A classical music concert, organized recently in a hall featuring a barrel-vault ceiling, honored Russian pianists Josef and Rosina Lhevinne. A jazz concert honored several musicians interred there, including blues singer Jimmy Rushing, who was a vocalist with Count Basie’s Orchestra, and LaVerne Baker, a rhythm and blues singer who had a hit with “Jim Dandy” and other songs in the 1950s and 1960s.
Last year, the cemetery organized a magic show in honor of magician Henry Hatton, and a series of science workshops for children held by environmental experts from Alley Pond Environmental Center.
During Friday’s event, “Carols’n’Cookies’n’Cocoa’n’Cheer,” there will be a musical performance by a choral group, Voices That Blend, and a video presentation about how Jacob Riis helped introduce Christmas caroling in America.
Ballenas and his students discovered that Riis, a photojournalist, had visited sick and homebound people during Christmas and sang them carols to cheer them up.
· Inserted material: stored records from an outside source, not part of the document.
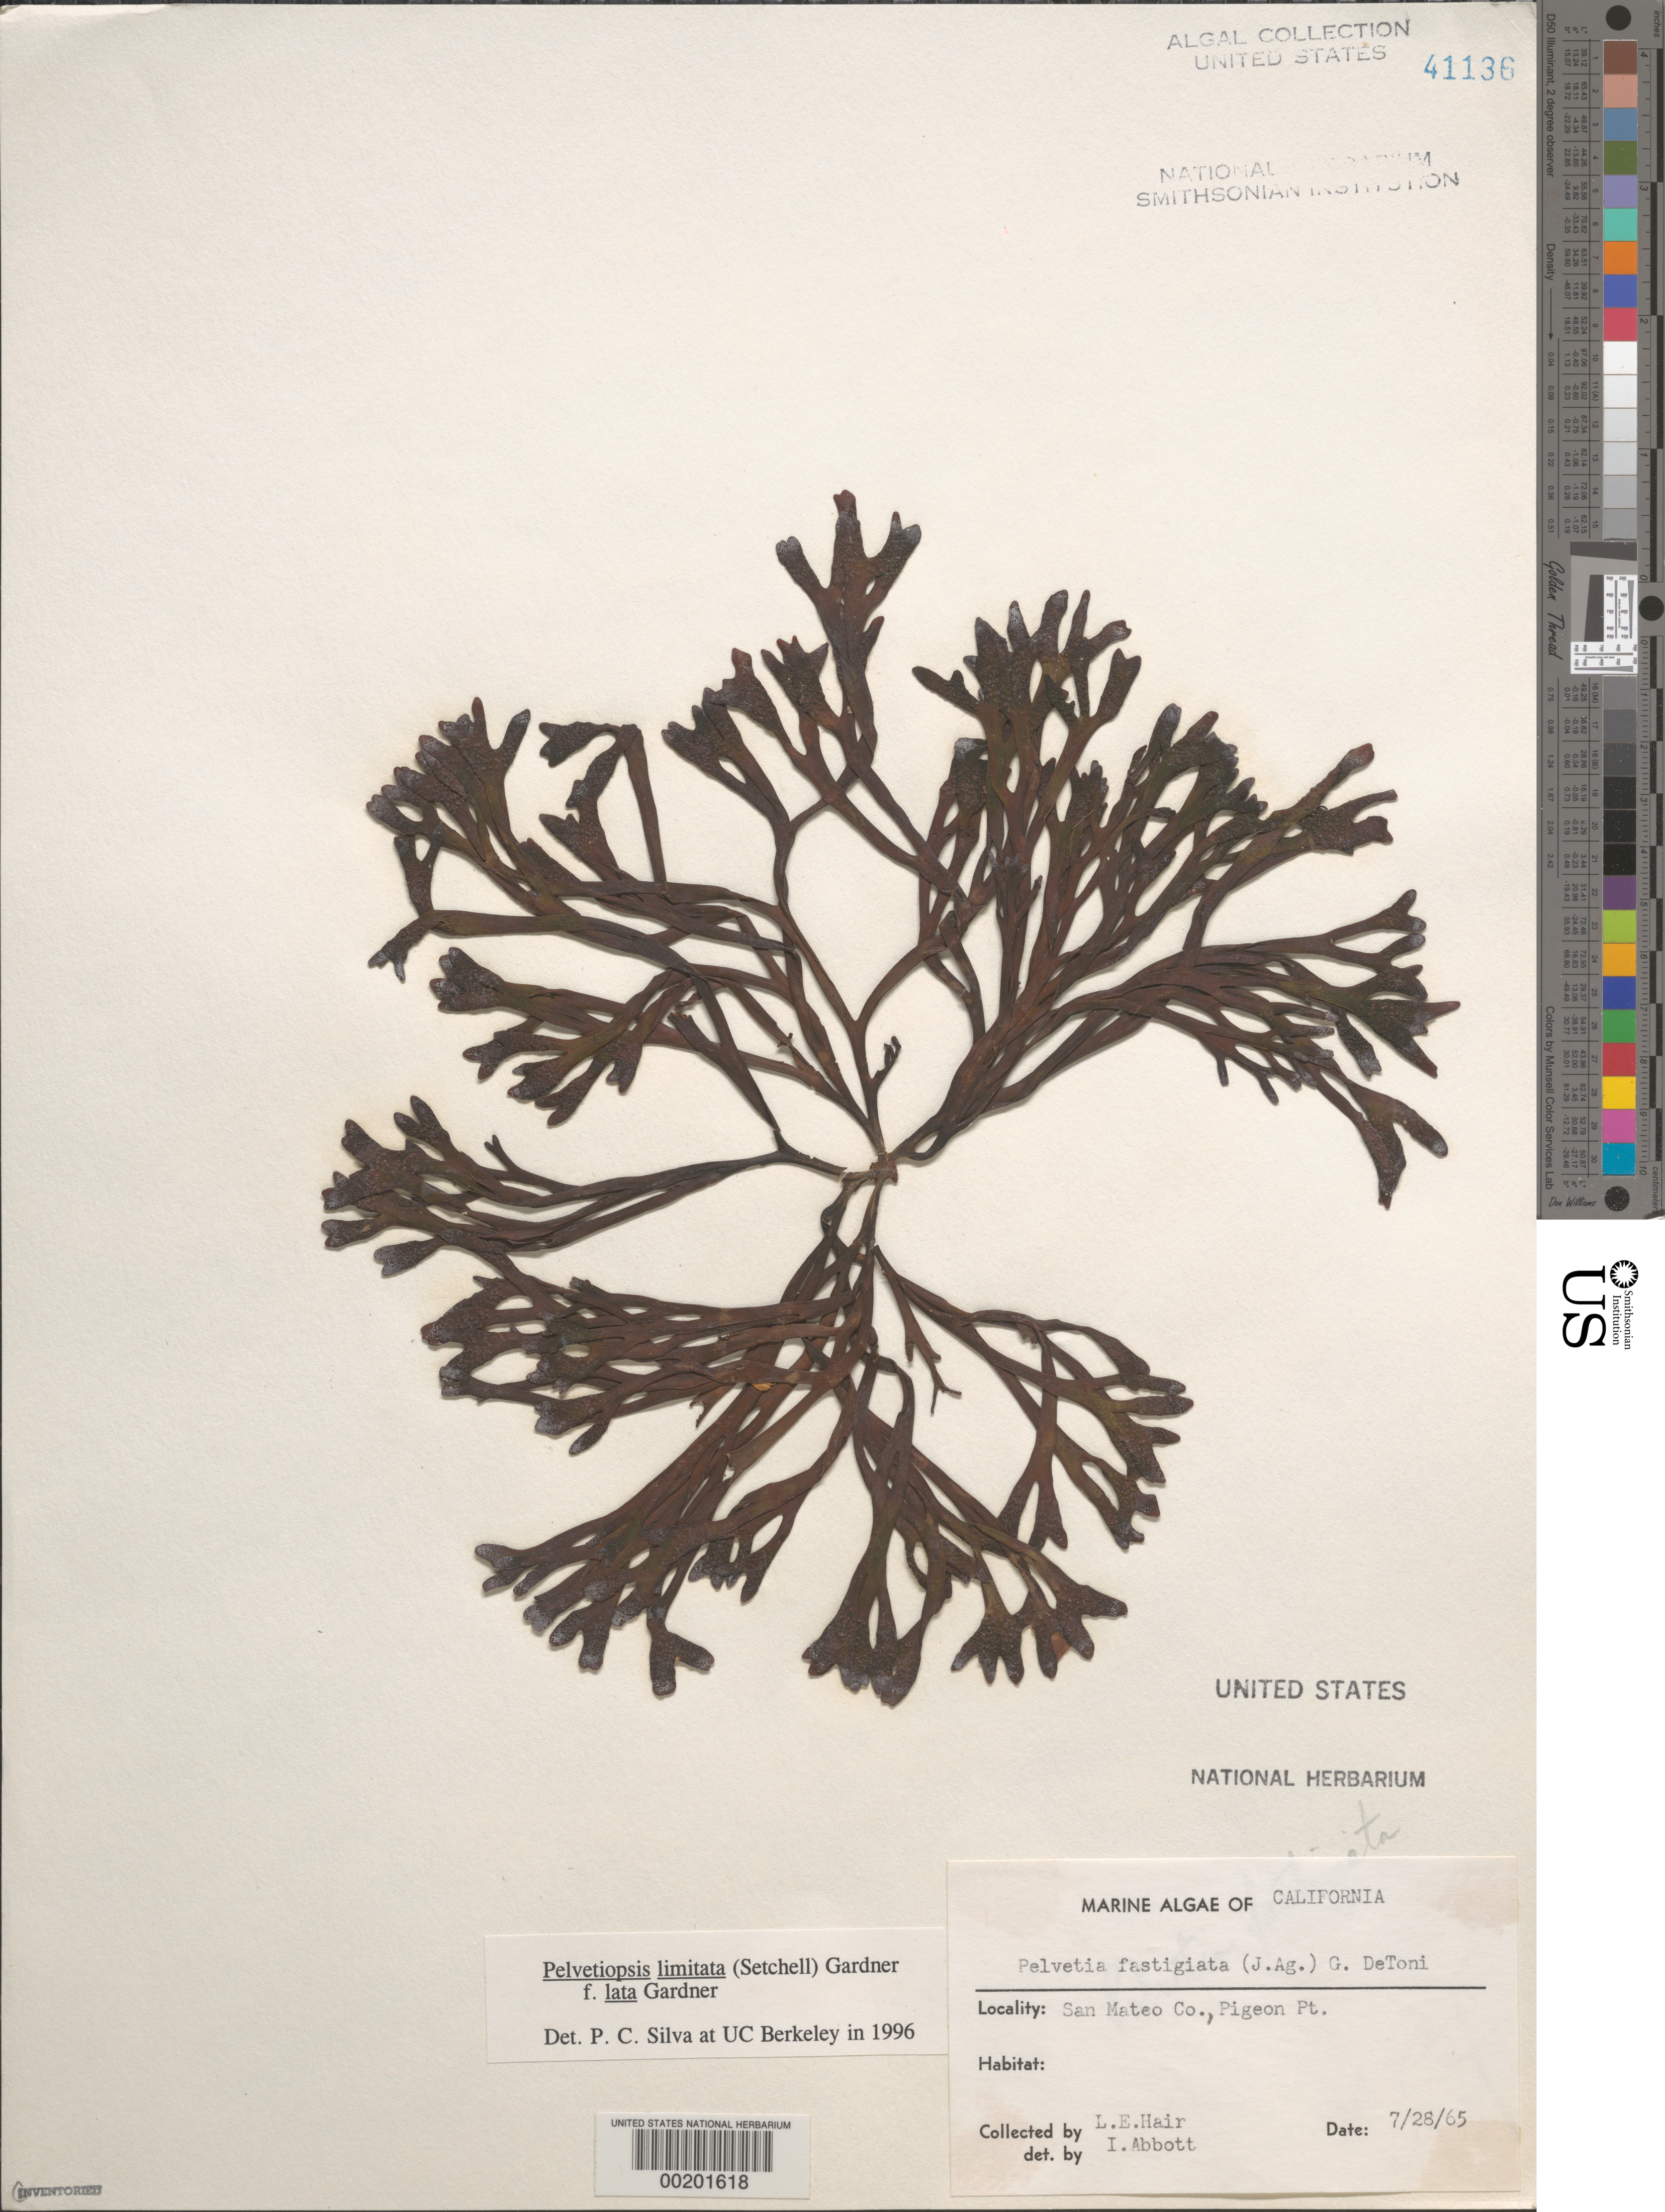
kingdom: Chromista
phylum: Ochrophyta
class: Phaeophyceae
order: Fucales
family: Fucaceae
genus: Pelvetiopsis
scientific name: Pelvetiopsis limitata f. lata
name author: N.L. Gardner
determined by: Silva, P. C.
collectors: L. Hair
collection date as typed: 28 Jul 1965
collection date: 1965-07-28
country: United States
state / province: California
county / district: San Mateo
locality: Pigeon Point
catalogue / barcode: US 41136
Elisabeth Riis, his first wife, is buried at the cemetery, and Jacob Riis, who lived in Richmond Hill, planted two beech trees next to her grave.
About 80,000 people are buried in the hilly, 65-acre cemetery, which local residents also use as a park. The graveyard has dozens of old shady trees and features a pond surrounded with benches.
The cemetery also has a mini labyrinth made of path stones, which Ballenas said represents life’s journey and encourages meditation.
The cemetery was placed on the National Register of Historic Places in 2004.
Ballenas said many Queens developers are buried in Kew Gardens, including John Sutphin and Theodore Archer, both of whom have streets in the area named after them. Sheriff Paul Stier, who built about 700 homes in Ridgewood and Glendale before being killed by an angry tenant, is interred there, too.
The graveyard, where 23 victims of 9/11 are buried, also has a World Trade Center memorial, as well as a burial site for Tatars from Eastern Europe and an African-American burial site that was transferred to Queens from Prince Street in Manhattan, Ballenas said.
He added that he is looking for collaboration with universities and colleges, which could use the graveyard for educational purposes. Last year, St. Johns University conducted poetry classes there, Ballenas said, and the students’ assignment was to write poems, sonnets and haikus involving topics related to death and the cemetery.
Holiday Caroling: “Carols’n’Cookies’n’Cocoa’n’Cheer” will be held on Dec. 14, from 7 to 8:30 p.m. The Center at Maple Grove is located at 127-15 Kew Gardens Rd, Kew Gardens, N.Y. 11415.